Título: Cade aprova compra da Varig pela Gol
Autor: Basile , Juliano
Fonte: Valor Econômico, 26/06/2008, Empresas, p. A4
O Conselho Administrativo de Defesa Econômica (Cade) do Ministério da Justiça decidiu não interferir nos "slots" (faixas de horário para pousos e decolagens) da Varig e da Gol no Aeroporto de Congonhas e aprovou, ontem, a compra da primeira companhia pela segunda. Além disso, derrubou a cláusula contratual que impedia a Gol de operar no mercado de transporte aéreo de cargas por cinco anos, a partir da aquisição.
Durante o julgamento, os conselheiros tiveram que enfrentar uma questão chave: se o Cade poderia determinar à Agência Nacional de Aviação Civil (Anac) que faça a realocação de "slots". Primeiro, eles concluíram que os "slots" em Congonhas são essenciais à competição no setor. As empresas que obtêm mais faixas de horários nesse aeroporto conseguem um maior percentual de vôos com assentos lotados.

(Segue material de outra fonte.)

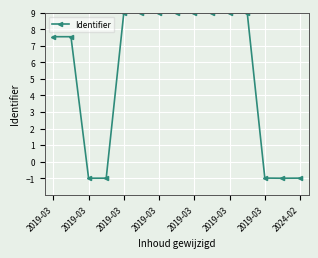

How many lines are shown in the chart?

1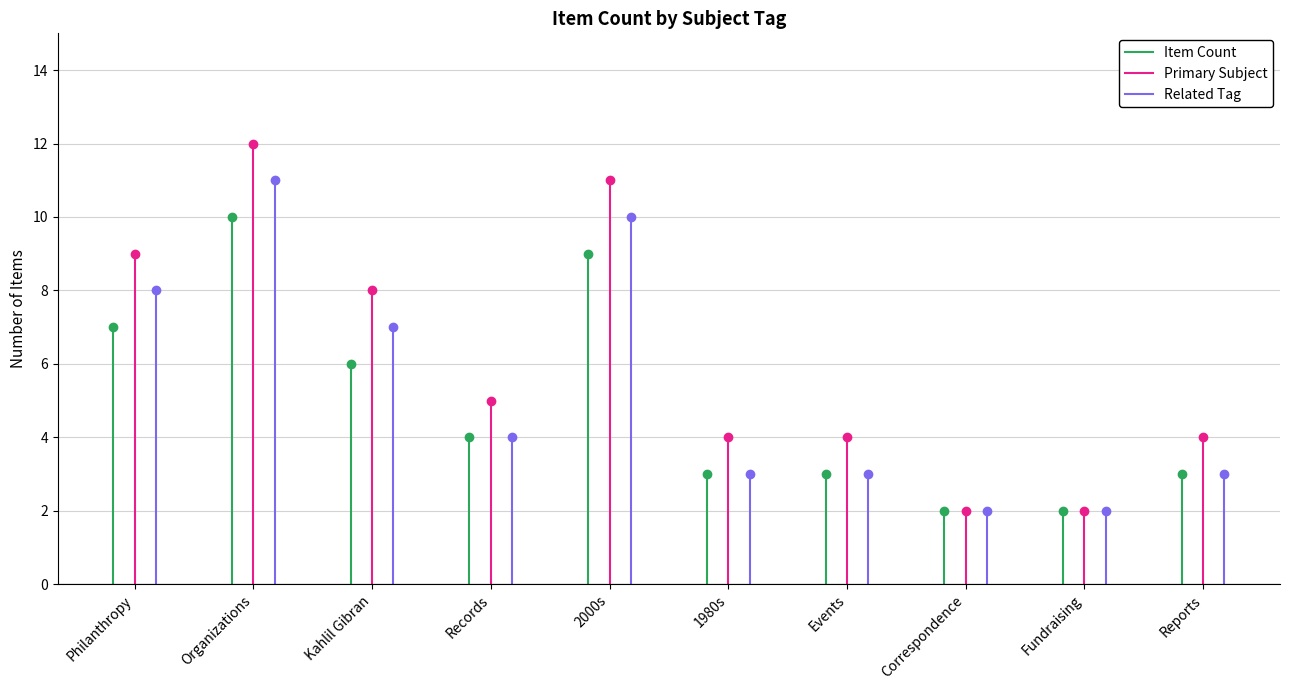

How many lines are shown in the chart?

3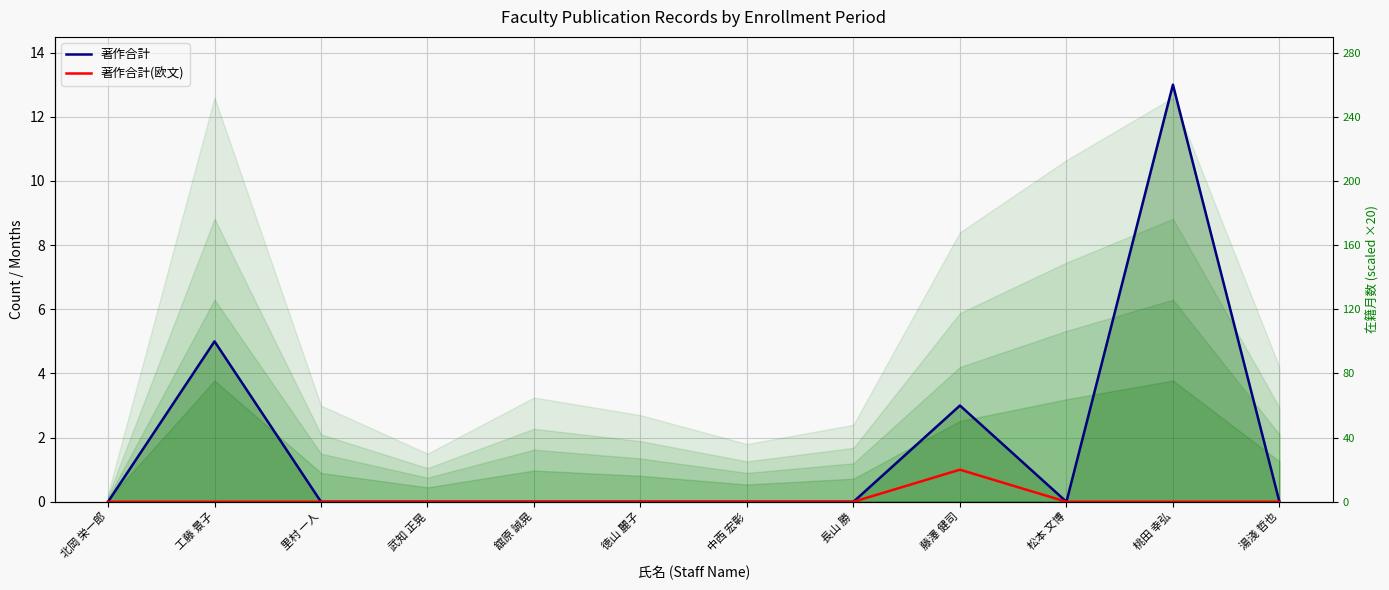

True or false: 著作合計 and 著作合計(欧文) intersect in this chart.

False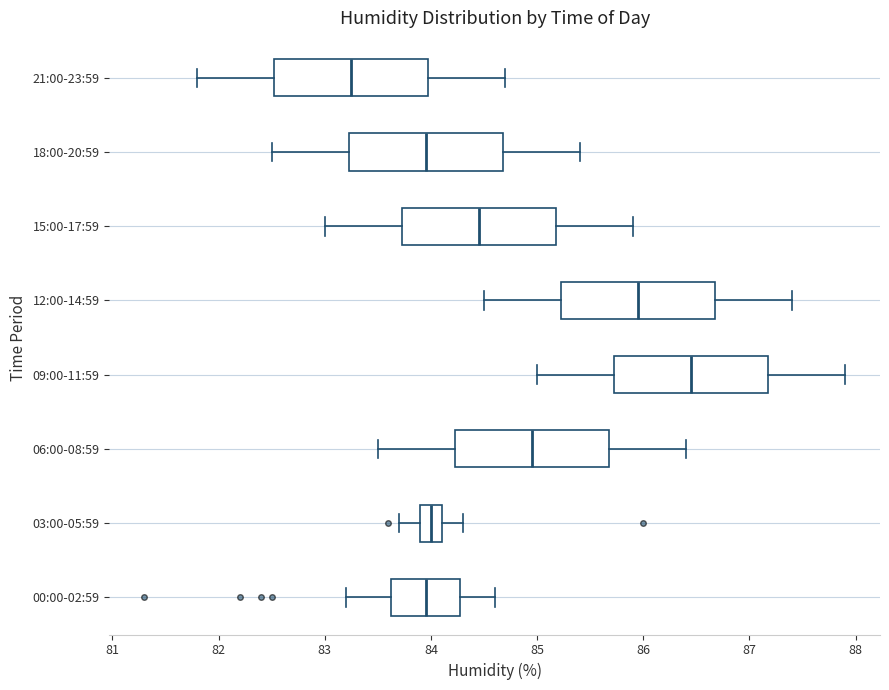

Which box's median line is the furthest to the left?

21:00-23:59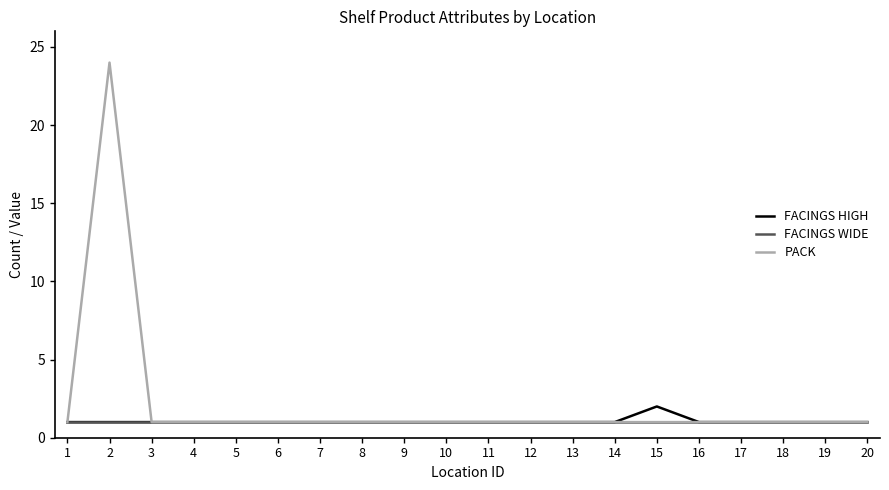

What is the sum of the PACK values at 9 and 2?

25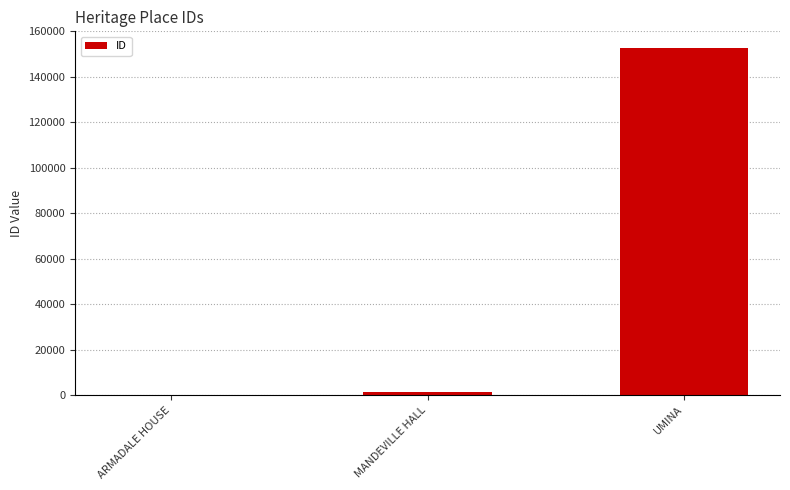

At which category does the chart reach its peak across all series?

UMINA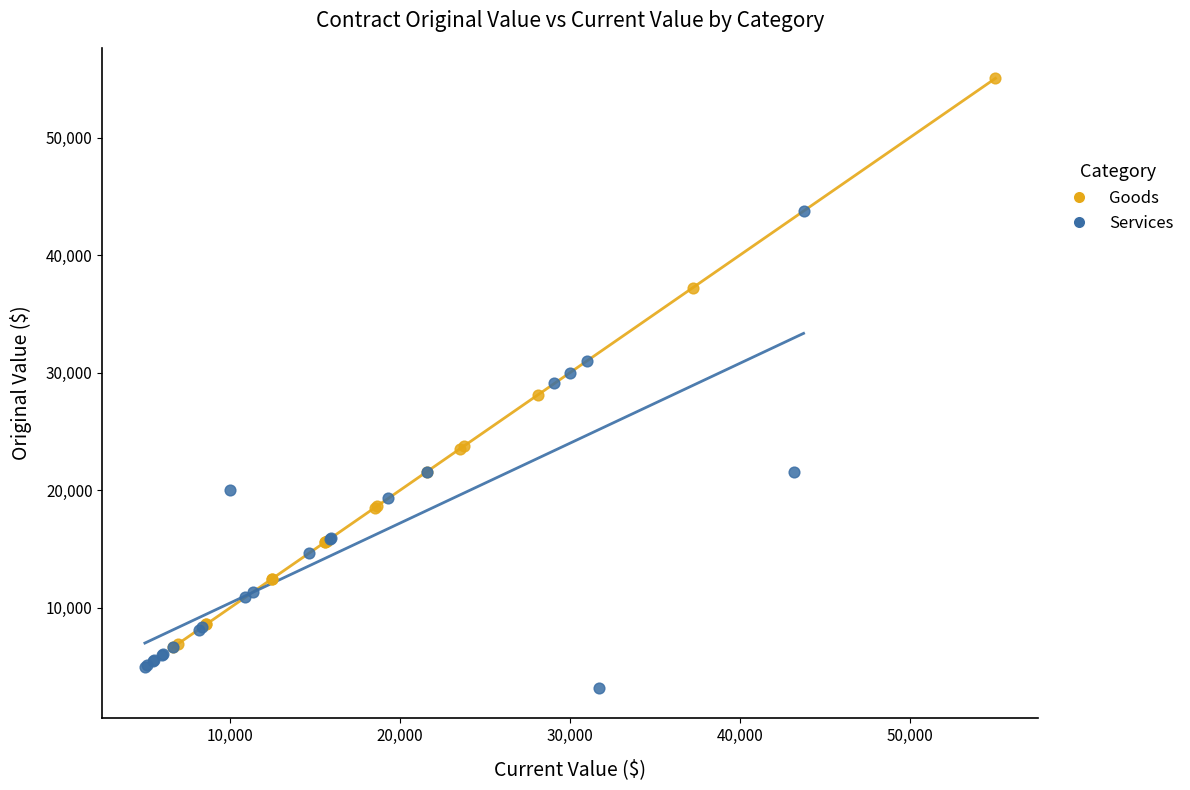

Which series contains the highest Y value?

Goods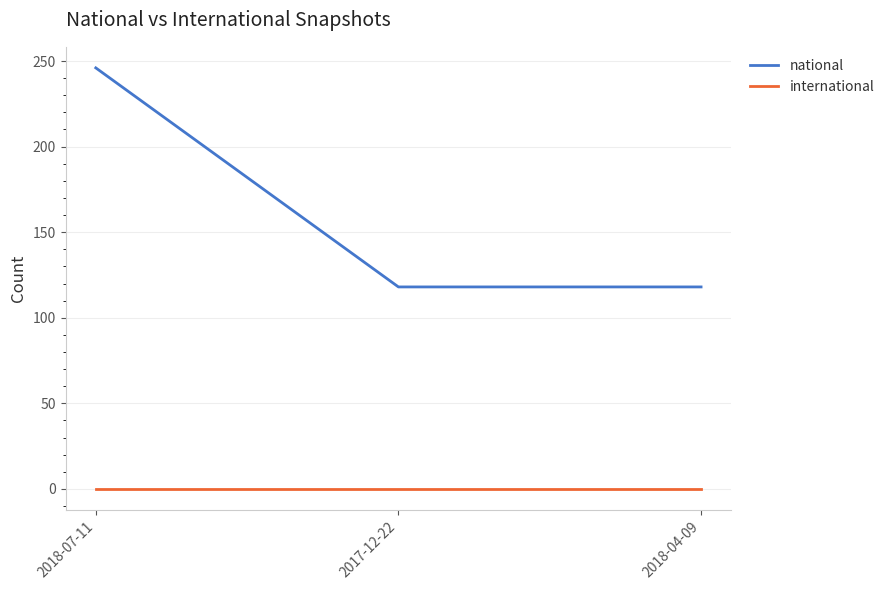

List the series in order of their peak value, highest first.

national, international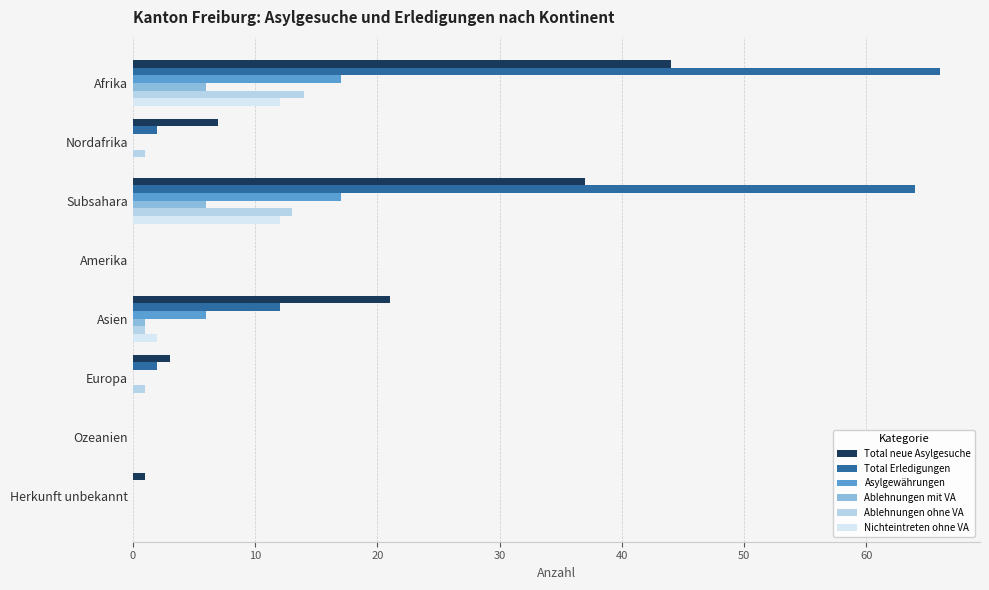

The Ablehnungen ohne VA series shows 0 at Ozeanien. True or false?

True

No caso da companhia líder do setor, a TAM, essa taxa de ocupação é de 71%, ressaltou o conselheiro Paulo Furquim.
Em seguida, os conselheiros disseram que poderiam sim determinar a realocação de "slots". Isso não seria interferir na atuação da agência reguladora, pois a Lei de Defesa da Concorrência (nº 8.884) determina que cabe ao Cade impor restrições sempre que verificar que um negócio prejudica a competição, inclusive em setores regulados. "Não poderia haver invasão, uma vez que as empresas trazem para a análise deste conselho a operação e cabe ao Cade o poder-dever de se manifestar", disse o conselheiro Fernando Furlan. "Não está se falando de o Cade criar ou dividir 'slots'", ressaltou o conselheiro Luiz Carlos Delorme Prado. "Não há dúvida de que essa é uma tarefa da agência reguladora, que deve zelar pela atuação e segurança dos aeroportos", completou. Segundo Prado, o Cade poderia condicionar a aprovação do negócio à devolução de alguns "slots" e caberia à Anac fazer essa redistribuição. O problema estaria em definir se o Cade deveria tomar essa atitude.
Prado lembrou que Congonhas chegou a operar com 49 "slots" por hora, número que foi reduzido para 30 após o acidente com o avião da TAM em julho de 2007. Logo, a realocação de "slots" envolve questões maiores, como a segurança e a capacidade dos aeroportos. Nesse contexto, o Cade não deveria propor alterações unilaterais. "É claro que tudo isso é resultante de análise técnica que transcende a apreciação deste plenário", concluiu Prado.
Furquim foi o único a votar pela devolução de alguns "slots" do grupo Gol. Ele constatou que, ao comprar a Varig, a Gol ficou com 116 pares de "slots" (46,6%). A TAM possui 106 pares (42,6%). Então, Furquim propôs a devolução de 10 pares para serem distribuídos igualmente entre as companhias.
Mas, os demais conselheiros concluíram que essa realocação de "slots" envolve outros problemas. "Os 'slots' mais rentáveis são detidos pela TAM e ela detém capacidade ociosa bastante significativa", afirmou o conselheiro Ricardo Cueva. "Mas qualquer solução no sentido de devolver à Anac para que ela faça a redistribuição poderia gerar efeitos imprevisíveis no setor", completou.
Por esse motivo, o Cade decidiu que irá buscar a realização de um convênio técnico com a Anac para propor medidas que aumentem a competição no setor. A sugestão foi dada pelo relator do processo, conselheiro Luís Fernando Rigato Vasconcellos. Foi ele também quem sugeriu o fim da cláusula que impedia a Gol de atuar no transporte de carga e a vendedora, a VarigLog, de operar com transporte de passageiros por cinco anos. Essas cláusulas de não-concorrência são bastante comuns em aquisições e quase sempre são derrubadas pelo Cade.
Durante o julgamento, os conselheiros não tocaram nas denúncias de suposto favorecimento do Palácio do Planalto para a Gol no episódio, em detrimento de proposta da TAM para comprar a Varig. Cabe ao Cade julgar apenas os aspectos técnicos envolvendo as fusões.